Data under study:
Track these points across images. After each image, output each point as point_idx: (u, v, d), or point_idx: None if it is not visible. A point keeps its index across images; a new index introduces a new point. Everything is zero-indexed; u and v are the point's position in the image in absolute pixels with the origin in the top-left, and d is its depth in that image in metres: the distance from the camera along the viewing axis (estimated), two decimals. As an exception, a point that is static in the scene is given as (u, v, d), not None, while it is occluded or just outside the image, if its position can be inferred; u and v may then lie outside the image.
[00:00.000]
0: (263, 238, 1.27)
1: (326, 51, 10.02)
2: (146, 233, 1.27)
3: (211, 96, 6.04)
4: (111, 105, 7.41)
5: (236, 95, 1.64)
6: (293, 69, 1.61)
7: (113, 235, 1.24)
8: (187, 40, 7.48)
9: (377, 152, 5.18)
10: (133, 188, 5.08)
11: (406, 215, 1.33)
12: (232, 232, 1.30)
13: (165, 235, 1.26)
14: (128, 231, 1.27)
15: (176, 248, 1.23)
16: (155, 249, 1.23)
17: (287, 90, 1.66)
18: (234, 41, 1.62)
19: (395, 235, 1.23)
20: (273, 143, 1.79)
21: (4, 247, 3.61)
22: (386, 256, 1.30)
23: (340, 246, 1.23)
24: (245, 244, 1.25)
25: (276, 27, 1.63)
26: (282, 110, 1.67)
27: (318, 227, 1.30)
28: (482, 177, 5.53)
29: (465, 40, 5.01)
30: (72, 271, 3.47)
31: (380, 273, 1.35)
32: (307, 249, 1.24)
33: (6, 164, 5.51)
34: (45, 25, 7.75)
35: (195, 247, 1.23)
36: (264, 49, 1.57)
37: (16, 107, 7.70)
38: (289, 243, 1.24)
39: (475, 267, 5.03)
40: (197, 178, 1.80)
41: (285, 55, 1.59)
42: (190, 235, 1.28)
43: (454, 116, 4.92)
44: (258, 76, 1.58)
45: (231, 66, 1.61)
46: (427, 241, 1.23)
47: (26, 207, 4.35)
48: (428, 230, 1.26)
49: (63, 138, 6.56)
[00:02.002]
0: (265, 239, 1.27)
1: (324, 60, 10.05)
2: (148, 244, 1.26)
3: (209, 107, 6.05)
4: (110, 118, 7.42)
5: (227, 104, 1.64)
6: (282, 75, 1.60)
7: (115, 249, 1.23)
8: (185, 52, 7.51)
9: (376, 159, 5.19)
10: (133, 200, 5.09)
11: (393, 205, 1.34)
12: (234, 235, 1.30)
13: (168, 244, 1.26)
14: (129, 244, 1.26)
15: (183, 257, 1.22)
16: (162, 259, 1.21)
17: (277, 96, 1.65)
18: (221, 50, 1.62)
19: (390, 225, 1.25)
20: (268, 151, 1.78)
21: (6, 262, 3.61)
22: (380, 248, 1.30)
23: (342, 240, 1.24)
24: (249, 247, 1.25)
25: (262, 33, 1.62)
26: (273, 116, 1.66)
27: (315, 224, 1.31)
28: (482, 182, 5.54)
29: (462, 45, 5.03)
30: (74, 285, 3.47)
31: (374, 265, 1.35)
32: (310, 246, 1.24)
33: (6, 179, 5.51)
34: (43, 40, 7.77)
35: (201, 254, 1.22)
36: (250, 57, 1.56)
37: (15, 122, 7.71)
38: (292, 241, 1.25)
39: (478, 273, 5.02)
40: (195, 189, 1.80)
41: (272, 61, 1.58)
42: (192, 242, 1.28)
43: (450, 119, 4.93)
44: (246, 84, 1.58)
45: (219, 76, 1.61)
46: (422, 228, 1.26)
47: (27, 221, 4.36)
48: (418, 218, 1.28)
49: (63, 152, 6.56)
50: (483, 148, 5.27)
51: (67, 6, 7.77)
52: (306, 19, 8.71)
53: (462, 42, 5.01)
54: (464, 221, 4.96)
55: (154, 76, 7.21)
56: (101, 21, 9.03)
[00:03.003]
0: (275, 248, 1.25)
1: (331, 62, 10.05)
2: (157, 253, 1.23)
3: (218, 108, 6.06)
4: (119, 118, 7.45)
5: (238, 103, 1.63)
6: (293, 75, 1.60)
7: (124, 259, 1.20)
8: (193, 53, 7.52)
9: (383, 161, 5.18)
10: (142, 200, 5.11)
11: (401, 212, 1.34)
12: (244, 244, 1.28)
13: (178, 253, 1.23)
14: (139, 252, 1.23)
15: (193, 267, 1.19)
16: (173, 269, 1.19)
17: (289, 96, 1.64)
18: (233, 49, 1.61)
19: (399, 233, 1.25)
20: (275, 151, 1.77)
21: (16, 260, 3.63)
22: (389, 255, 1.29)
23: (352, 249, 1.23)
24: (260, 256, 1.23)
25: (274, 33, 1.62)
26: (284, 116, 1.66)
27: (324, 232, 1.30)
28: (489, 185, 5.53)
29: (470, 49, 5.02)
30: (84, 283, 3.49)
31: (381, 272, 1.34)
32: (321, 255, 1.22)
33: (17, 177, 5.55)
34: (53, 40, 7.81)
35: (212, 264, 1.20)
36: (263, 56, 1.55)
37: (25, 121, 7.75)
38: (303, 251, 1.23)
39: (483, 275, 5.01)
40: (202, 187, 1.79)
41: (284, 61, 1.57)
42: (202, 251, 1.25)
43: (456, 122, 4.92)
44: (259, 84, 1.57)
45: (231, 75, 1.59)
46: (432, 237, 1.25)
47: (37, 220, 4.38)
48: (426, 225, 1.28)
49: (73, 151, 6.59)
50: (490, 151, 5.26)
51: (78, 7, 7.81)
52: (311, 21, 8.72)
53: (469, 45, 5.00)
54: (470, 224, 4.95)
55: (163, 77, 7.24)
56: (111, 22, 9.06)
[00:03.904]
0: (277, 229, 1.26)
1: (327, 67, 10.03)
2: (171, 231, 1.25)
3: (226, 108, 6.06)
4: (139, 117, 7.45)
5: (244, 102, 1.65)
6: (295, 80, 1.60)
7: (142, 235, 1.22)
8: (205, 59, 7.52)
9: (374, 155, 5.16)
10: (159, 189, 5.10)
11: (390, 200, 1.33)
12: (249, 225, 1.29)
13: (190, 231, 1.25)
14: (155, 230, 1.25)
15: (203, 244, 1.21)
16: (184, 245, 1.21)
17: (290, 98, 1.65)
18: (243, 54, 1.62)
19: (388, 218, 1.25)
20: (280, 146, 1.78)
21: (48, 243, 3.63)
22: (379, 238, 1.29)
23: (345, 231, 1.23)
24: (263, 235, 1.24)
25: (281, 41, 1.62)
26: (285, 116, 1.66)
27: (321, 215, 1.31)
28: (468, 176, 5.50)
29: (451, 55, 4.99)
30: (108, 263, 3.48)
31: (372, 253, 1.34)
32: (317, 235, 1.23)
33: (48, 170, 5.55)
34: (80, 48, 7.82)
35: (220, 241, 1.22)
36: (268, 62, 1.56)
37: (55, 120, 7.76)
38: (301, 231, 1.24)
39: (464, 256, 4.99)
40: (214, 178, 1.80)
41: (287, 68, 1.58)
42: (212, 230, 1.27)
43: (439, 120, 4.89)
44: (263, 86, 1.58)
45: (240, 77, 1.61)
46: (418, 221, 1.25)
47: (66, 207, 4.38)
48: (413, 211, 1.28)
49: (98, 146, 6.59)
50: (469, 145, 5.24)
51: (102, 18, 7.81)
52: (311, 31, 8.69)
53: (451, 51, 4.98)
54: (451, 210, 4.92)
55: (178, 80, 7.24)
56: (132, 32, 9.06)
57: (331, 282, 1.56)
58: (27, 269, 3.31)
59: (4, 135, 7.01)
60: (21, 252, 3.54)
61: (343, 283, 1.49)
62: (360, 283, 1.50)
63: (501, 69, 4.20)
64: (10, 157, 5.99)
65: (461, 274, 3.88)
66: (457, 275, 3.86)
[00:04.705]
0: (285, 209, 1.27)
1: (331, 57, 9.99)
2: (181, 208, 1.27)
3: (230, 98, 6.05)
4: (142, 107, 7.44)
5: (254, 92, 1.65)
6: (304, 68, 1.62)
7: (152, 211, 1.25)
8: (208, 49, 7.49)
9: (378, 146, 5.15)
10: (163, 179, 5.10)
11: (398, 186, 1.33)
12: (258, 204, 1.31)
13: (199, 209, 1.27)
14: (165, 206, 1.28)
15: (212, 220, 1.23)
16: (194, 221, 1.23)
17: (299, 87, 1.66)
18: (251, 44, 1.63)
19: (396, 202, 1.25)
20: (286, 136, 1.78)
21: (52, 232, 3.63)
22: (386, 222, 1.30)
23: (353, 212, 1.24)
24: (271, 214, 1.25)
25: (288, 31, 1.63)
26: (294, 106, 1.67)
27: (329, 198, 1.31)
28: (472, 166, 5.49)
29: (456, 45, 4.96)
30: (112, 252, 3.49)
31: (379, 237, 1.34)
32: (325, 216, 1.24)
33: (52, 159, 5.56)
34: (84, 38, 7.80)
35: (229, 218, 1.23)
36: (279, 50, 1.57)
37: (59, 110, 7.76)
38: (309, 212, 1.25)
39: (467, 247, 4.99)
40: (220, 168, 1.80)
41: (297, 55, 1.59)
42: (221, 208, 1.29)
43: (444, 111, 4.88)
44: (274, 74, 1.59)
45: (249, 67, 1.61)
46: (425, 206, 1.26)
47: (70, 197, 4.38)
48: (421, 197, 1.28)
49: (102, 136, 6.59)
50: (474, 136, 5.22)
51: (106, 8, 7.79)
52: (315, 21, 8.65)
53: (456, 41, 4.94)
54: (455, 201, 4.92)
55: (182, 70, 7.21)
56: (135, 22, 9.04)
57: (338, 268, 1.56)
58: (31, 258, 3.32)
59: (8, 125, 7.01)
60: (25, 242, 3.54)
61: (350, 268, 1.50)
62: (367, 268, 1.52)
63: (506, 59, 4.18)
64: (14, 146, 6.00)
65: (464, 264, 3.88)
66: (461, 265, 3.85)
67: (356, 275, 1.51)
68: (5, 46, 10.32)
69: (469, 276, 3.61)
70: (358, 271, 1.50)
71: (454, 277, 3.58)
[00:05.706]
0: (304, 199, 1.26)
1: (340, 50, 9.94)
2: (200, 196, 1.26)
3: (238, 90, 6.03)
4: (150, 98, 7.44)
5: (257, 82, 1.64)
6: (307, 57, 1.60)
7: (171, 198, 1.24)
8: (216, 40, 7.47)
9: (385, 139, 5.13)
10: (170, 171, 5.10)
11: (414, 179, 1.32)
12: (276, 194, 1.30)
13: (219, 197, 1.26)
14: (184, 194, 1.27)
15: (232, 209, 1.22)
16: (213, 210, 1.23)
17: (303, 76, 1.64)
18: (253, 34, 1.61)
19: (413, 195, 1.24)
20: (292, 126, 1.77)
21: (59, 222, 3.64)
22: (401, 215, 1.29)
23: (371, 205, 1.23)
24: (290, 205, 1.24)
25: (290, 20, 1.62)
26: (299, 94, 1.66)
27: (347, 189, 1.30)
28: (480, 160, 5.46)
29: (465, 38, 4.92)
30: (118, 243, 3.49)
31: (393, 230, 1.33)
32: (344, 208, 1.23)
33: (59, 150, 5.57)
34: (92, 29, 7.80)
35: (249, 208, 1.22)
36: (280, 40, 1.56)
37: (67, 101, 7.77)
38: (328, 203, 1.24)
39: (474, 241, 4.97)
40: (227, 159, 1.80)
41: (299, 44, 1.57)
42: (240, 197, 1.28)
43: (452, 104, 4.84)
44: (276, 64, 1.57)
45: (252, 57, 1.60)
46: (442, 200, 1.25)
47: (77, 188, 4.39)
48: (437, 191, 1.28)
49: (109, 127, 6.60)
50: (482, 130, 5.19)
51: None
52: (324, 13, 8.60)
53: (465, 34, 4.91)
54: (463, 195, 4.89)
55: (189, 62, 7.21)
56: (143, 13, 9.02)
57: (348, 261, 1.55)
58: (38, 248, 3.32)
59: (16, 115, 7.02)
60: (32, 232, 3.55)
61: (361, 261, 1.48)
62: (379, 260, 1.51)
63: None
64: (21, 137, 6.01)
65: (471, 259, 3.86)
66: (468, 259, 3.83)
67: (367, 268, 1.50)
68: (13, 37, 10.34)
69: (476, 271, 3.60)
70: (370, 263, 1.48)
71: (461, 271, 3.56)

Brief:
Among the lines above, find the one with "11: (406, 215, 1.33)" and the one with "56: (101, 21, 9.03)". Quote both and everything between them, exactly.

Response area:
11: (406, 215, 1.33)
12: (232, 232, 1.30)
13: (165, 235, 1.26)
14: (128, 231, 1.27)
15: (176, 248, 1.23)
16: (155, 249, 1.23)
17: (287, 90, 1.66)
18: (234, 41, 1.62)
19: (395, 235, 1.23)
20: (273, 143, 1.79)
21: (4, 247, 3.61)
22: (386, 256, 1.30)
23: (340, 246, 1.23)
24: (245, 244, 1.25)
25: (276, 27, 1.63)
26: (282, 110, 1.67)
27: (318, 227, 1.30)
28: (482, 177, 5.53)
29: (465, 40, 5.01)
30: (72, 271, 3.47)
31: (380, 273, 1.35)
32: (307, 249, 1.24)
33: (6, 164, 5.51)
34: (45, 25, 7.75)
35: (195, 247, 1.23)
36: (264, 49, 1.57)
37: (16, 107, 7.70)
38: (289, 243, 1.24)
39: (475, 267, 5.03)
40: (197, 178, 1.80)
41: (285, 55, 1.59)
42: (190, 235, 1.28)
43: (454, 116, 4.92)
44: (258, 76, 1.58)
45: (231, 66, 1.61)
46: (427, 241, 1.23)
47: (26, 207, 4.35)
48: (428, 230, 1.26)
49: (63, 138, 6.56)
[00:02.002]
0: (265, 239, 1.27)
1: (324, 60, 10.05)
2: (148, 244, 1.26)
3: (209, 107, 6.05)
4: (110, 118, 7.42)
5: (227, 104, 1.64)
6: (282, 75, 1.60)
7: (115, 249, 1.23)
8: (185, 52, 7.51)
9: (376, 159, 5.19)
10: (133, 200, 5.09)
11: (393, 205, 1.34)
12: (234, 235, 1.30)
13: (168, 244, 1.26)
14: (129, 244, 1.26)
15: (183, 257, 1.22)
16: (162, 259, 1.21)
17: (277, 96, 1.65)
18: (221, 50, 1.62)
19: (390, 225, 1.25)
20: (268, 151, 1.78)
21: (6, 262, 3.61)
22: (380, 248, 1.30)
23: (342, 240, 1.24)
24: (249, 247, 1.25)
25: (262, 33, 1.62)
26: (273, 116, 1.66)
27: (315, 224, 1.31)
28: (482, 182, 5.54)
29: (462, 45, 5.03)
30: (74, 285, 3.47)
31: (374, 265, 1.35)
32: (310, 246, 1.24)
33: (6, 179, 5.51)
34: (43, 40, 7.77)
35: (201, 254, 1.22)
36: (250, 57, 1.56)
37: (15, 122, 7.71)
38: (292, 241, 1.25)
39: (478, 273, 5.02)
40: (195, 189, 1.80)
41: (272, 61, 1.58)
42: (192, 242, 1.28)
43: (450, 119, 4.93)
44: (246, 84, 1.58)
45: (219, 76, 1.61)
46: (422, 228, 1.26)
47: (27, 221, 4.36)
48: (418, 218, 1.28)
49: (63, 152, 6.56)
50: (483, 148, 5.27)
51: (67, 6, 7.77)
52: (306, 19, 8.71)
53: (462, 42, 5.01)
54: (464, 221, 4.96)
55: (154, 76, 7.21)
56: (101, 21, 9.03)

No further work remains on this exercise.